--- SOURCE DATA ---
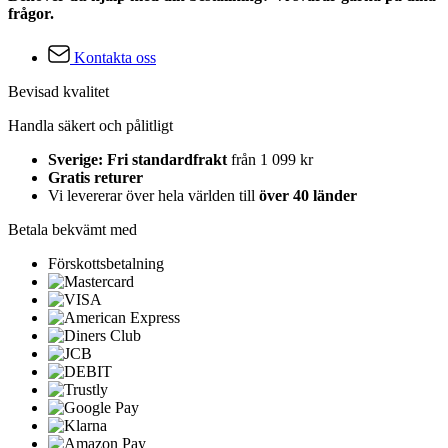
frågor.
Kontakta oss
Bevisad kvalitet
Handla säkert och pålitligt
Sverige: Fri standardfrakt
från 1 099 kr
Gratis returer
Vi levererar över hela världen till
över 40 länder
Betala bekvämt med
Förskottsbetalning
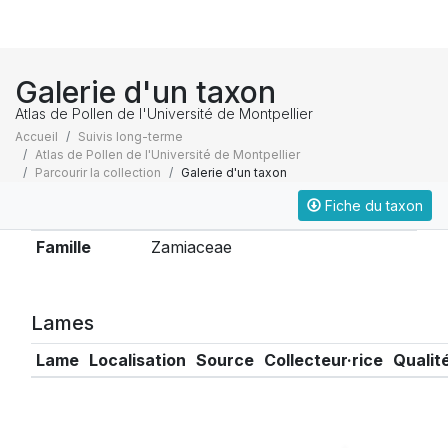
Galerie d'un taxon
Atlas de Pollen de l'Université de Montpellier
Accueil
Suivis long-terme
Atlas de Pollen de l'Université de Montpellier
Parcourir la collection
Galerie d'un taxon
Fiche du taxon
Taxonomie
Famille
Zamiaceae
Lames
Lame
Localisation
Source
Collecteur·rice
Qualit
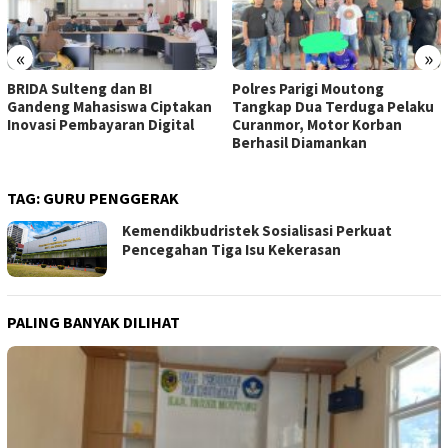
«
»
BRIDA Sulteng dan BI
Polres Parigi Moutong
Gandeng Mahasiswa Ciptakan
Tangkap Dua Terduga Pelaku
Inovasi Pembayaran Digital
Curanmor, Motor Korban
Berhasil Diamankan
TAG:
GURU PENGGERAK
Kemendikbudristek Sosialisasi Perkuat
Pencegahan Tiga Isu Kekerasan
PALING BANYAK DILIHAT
---
--- SOURCE DATA ---
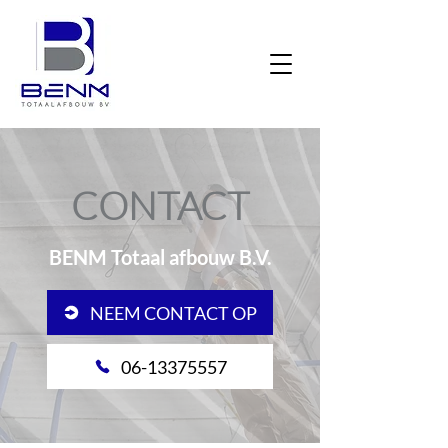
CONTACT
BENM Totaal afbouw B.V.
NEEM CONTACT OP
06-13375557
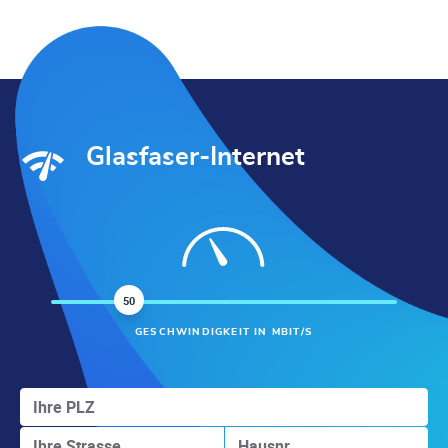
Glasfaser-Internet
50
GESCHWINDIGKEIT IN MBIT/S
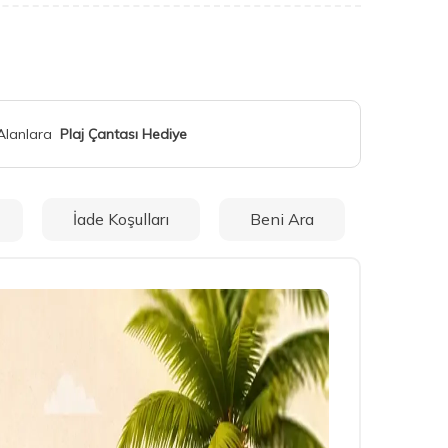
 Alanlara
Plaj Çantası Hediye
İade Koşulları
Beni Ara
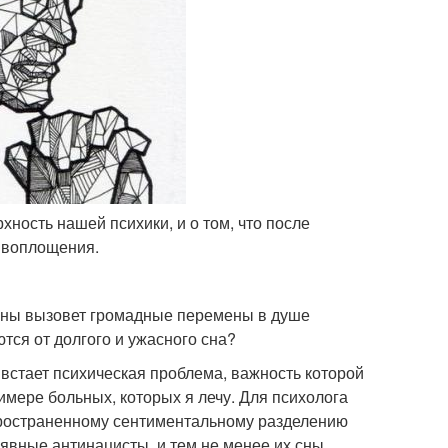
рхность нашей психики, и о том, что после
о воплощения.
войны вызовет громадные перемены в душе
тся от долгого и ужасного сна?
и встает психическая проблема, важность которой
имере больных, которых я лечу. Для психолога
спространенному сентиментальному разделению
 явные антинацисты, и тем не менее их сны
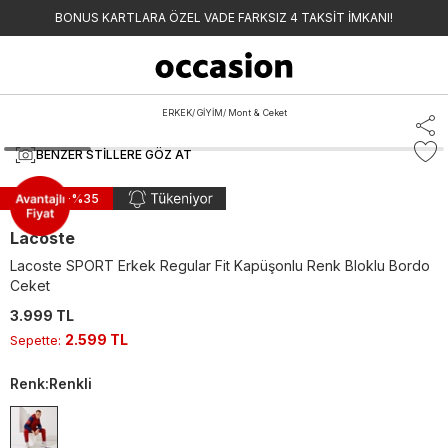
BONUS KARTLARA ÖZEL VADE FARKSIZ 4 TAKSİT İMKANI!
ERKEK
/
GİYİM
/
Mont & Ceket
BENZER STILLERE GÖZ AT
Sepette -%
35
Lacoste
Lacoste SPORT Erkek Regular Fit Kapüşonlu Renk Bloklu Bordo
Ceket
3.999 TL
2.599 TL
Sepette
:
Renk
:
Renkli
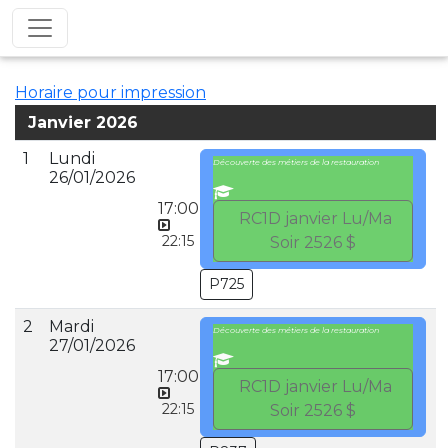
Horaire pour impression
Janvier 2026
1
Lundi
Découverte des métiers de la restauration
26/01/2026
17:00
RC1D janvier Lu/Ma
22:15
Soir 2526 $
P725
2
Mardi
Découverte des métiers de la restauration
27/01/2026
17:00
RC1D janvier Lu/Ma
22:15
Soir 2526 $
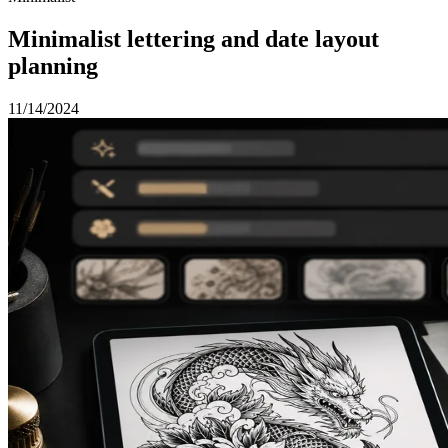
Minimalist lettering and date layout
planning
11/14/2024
---
** YOUR TASK **
Look above for the line holding "Kemendikbudristek Sosialisasi Perkuat" and the line holding "PALING BANYAK DILIHAT". Retype both, and every line between them, word for word and nothing else.

** TASK SOLUTION **
Kemendikbudristek Sosialisasi Perkuat
Pencegahan Tiga Isu Kekerasan
PALING BANYAK DILIHAT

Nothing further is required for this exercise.